Quiso llorar, pero no pudo.

Su cuerpo estaba agotado de sentir.

Revisó la mochila. Seguía con ella. Aún tenía algunas latas, una botella de agua. El tubo metálico descansaba al costado, rayado, con una ligera marca oxidada donde había golpeado algo. No parecía muy útil, pero al menos le ofrecía la ilusión de tener una defensa.

Debía moverse.

Ese lugar había sido un refugio, sí, pero también era una trampa esperando a cerrarse. El Regerium no dejaba cabos sueltos, y aunque no la hubieran encontrado aún, no tardarían en volver. Cada segundo que pasaba en ese local era una moneda lanzada al azar.

Se levantó con lentitud, sintiendo cómo las piernas le pesaban más que el cuerpo entero. Se apoyó contra el mostrador, respiró hondo, y al fin caminó hacia la entrada. La puerta seguía semiabierta, colgando de un solo eje metálico. Afuera, el viento arrastraba hojas secas y restos de bolsas que parecían fantasmas arrastrados por el suelo.

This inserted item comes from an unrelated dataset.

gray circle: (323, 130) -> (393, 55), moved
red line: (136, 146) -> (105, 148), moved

El cielo estaba cubierto por un gris turbio, sucio, como si la ciudad entera se hubiese quedado sin alma. Las calles no eran las mismas. O quizás ella ya no podía mirarlas igual.

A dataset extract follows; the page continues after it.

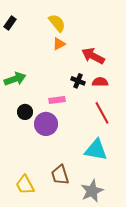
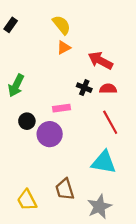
green arrow: (15, 79) -> (16, 85), turned 135

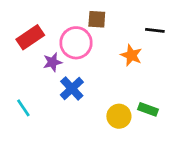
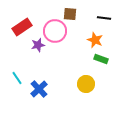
black line: (155, 30) -> (104, 18), moved
blue cross: (72, 89) -> (39, 89), moved
green rectangle: (148, 109) -> (101, 59), moved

Sabía que tenía que irse. Que no podía quedarse a esperar. Pero no sabía a dónde.

Hasta que recordó una conversación vieja, casi olvidada. Su padre hablaba del límite norte del sector como una zona inútil para el Regerium. Una franja industrial abandonada, llena de estructuras viejas y fábricas vacías que nadie se molestaba en patrullar.

—A veces no hace falta que algo esté prohibido —decía él—. Basta con que esté olvidado para volverse peligroso.

En ese momento, la frase resonó como una advertencia… y como una oportunidad.

Si iba a escapar, ese sería el lugar por donde empezar.

Ajustó los tirantes de la mochila, bajó la cabeza, y dio el primer paso. Las suelas crujieron sobre el concreto sucio. La ciudad, tras ella, parecía contener el aliento.

La ciudad no crujía. No respiraba. Solo se estancaba, como una herida cerrada en falso.

Amelia caminó con pasos amortiguados, los ojos en constante vaivén, como si el peligro pudiera deslizarse entre las grietas de las paredes. A cada cuadra, el aire parecía volverse más espeso, más denso, como si la arquitectura misma intentara sofocar cualquier pensamiento de huida. La bruma gris que colgaba sobre los edificios no era niebla natural. Era humo viejo, polvo no removido desde hacía días o semanas. Nada se movía. Ni siquiera el viento.

Las calles por donde pasaba solían estar llenas de obreros a esas horas. Gente cargando cajas, reparando cableado, transportando piezas de ensamblaje para estructuras que nadie sabía si algún día servirían de algo. Ahora solo quedaban huellas de arrastre, marcas de neumáticos en el concreto seco y charcos aceitosos con reflejos tornasolados. Ninguna voz. Ningún sonido mecánico. Solo el eco de sus propias pisadas, multiplicado por los muros vacíos.